What Works: Miracles from Heaven is made for a specific audience seeking a specific kind of experience. The movie delivers that. This film is sentimental and full of montages of sick children and worried parents set to music about family and faith. For viewers who like that sort of thing, the movie provides it in abundance. For everyone else there is a likable and engaging family drama in Miracles from Heaven. When a child becomes seriously ill it takes a toll on the entire family and Miracles from Heaven is mostly focused on that impact. The story unfolds from the point of view of the mother played by Jennifer Garner. The actress is very good in this part. She convincingly plays a beleaguered parent and her loss and reclamation of faith is mostly credible. The film does a good job of keeping this grounded. The family begins from a precarious position, having used the equity in their home to pay for the husband’s new agricultural business, and when their youngest daughter gets sick the entire family is thrown into chaos. Everyone suffers and they suffer through it together and the parents and their children have a credible familial relationship. The movie does not sugarcoat the pain that this child is put through and actress Kylie Rogers is impressive as the sickly daughter. The child has some intense scenes and Rogers plays her part convincingly. The filmmakers handle the religious themes well. Religious pictures often make the mistake of bludgeoning the audience with a faith-affirming message but Miracles from Heaven doesn’t do that. Faith is an important part of this family’s life and the movie presents it respectfully and as a framework to understand these events. The film is about the struggle to maintain faith in a beneficent god in the presence of suffering and Miracles from Heaven has a mostly mature take on that conflict. This film doesn’t simply suggest that terminal illnesses can be prayed away and in the course of her treatment the daughter encounters other sick children who aren’t saved by a miracle. How viewers feel about the message of Miracles from Heaven will ultimately depend on what they bring to it but the film is not obnoxious like War Room or God’s Not Dead.
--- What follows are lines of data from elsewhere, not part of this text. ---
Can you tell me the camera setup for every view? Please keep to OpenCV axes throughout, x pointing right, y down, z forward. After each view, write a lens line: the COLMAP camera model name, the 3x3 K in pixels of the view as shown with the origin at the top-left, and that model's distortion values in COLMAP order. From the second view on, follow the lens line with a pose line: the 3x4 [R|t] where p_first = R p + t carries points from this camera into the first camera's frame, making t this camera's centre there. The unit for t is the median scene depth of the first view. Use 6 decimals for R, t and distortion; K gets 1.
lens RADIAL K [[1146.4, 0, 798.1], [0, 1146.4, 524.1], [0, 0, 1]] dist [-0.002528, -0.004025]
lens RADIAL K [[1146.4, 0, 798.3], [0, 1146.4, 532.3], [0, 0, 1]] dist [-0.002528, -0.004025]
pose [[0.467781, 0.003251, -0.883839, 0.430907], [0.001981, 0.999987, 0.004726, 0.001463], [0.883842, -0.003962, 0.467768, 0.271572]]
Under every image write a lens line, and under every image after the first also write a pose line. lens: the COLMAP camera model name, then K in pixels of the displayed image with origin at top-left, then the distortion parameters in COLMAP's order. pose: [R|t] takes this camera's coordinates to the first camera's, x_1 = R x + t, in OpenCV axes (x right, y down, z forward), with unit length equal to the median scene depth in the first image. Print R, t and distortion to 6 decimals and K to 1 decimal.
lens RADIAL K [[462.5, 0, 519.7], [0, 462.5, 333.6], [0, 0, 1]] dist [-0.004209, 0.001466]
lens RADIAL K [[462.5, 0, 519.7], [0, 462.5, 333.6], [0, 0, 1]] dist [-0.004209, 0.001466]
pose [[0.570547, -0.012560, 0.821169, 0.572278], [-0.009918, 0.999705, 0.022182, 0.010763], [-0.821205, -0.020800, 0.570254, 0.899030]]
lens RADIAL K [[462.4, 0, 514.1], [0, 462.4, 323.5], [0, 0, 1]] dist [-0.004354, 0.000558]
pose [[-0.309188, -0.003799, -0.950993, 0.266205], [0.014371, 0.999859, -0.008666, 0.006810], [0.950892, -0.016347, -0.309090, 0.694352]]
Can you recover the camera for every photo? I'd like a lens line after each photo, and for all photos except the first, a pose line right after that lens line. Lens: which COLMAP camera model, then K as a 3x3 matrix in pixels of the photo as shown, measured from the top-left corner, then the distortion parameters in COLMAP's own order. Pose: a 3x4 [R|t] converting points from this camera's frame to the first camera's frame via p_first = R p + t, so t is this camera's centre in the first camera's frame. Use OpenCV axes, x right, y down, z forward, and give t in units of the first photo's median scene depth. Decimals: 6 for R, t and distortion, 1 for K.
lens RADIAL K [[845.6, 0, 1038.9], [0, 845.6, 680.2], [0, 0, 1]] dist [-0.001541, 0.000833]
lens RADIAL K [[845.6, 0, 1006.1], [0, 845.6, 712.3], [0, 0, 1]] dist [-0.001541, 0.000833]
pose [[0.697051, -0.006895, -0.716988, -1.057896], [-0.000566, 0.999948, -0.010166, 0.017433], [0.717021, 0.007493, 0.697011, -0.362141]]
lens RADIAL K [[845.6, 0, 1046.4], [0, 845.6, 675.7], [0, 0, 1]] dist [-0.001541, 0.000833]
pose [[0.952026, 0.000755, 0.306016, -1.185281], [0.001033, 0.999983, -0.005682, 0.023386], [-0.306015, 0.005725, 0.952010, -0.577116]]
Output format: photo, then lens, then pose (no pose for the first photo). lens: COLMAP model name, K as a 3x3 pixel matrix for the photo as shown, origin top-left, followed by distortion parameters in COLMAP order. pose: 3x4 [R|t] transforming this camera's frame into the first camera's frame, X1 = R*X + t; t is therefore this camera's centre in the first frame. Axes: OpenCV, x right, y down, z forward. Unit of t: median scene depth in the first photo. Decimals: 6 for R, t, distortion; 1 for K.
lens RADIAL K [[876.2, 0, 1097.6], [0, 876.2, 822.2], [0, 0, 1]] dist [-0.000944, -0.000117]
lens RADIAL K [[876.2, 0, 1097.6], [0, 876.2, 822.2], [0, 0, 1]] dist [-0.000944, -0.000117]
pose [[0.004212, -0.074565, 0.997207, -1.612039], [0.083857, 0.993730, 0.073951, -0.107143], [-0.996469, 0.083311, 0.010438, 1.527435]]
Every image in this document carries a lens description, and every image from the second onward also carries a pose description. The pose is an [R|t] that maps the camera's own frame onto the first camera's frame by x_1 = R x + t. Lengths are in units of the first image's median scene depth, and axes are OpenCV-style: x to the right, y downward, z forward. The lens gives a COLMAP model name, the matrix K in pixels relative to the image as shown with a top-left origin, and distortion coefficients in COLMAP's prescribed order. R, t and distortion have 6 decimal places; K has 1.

What Doesn’t: If you’ve seen the trailer for Miracles from Heaven, then you have essentially seen the entire movie. It’s unfair to fault the filmmakers for the spoilers of the promotional campaign but the fact is that audiences seeing Miracles from Heaven during its theatrical release won’t even be a little bit surprised by the story. Miracles from Heaven comes as part of a larger trend in religiously themed movies and this title makes an interesting comparison to the 2014 release Heaven Is for Real. Both of these movies are about faith-centered families whose child suffers a medical emergency, has an out of body experience, and then makes a miraculous recovery. Despite their similarities, there is an important distinction between Heaven is for Real and Miracles from Heaven; in the 2014 movie the miracle happens early on in the picture and the story is about the characters reconciling the miracle in their presence. Miracles from Heaven ends with the mysterious incident and there is little effort to unpack it. As a result the movie comes to a deus ex machina conclusion, in which the family’s problems are solved by divine intervention. The fact that this picture is based on a true story is no excuse. In terms of storytelling, the most interesting part of a miracle is what happens afterward but this film doesn’t explore that and it’s a dramatically unsatisfying resolution.
Bottom Line: Miracles from Heaven is sentimental and unchallenging but the material is elevated by impressive performances and solid production values. This is the kind of Easter season release that families of faith and church groups will take pleasure in.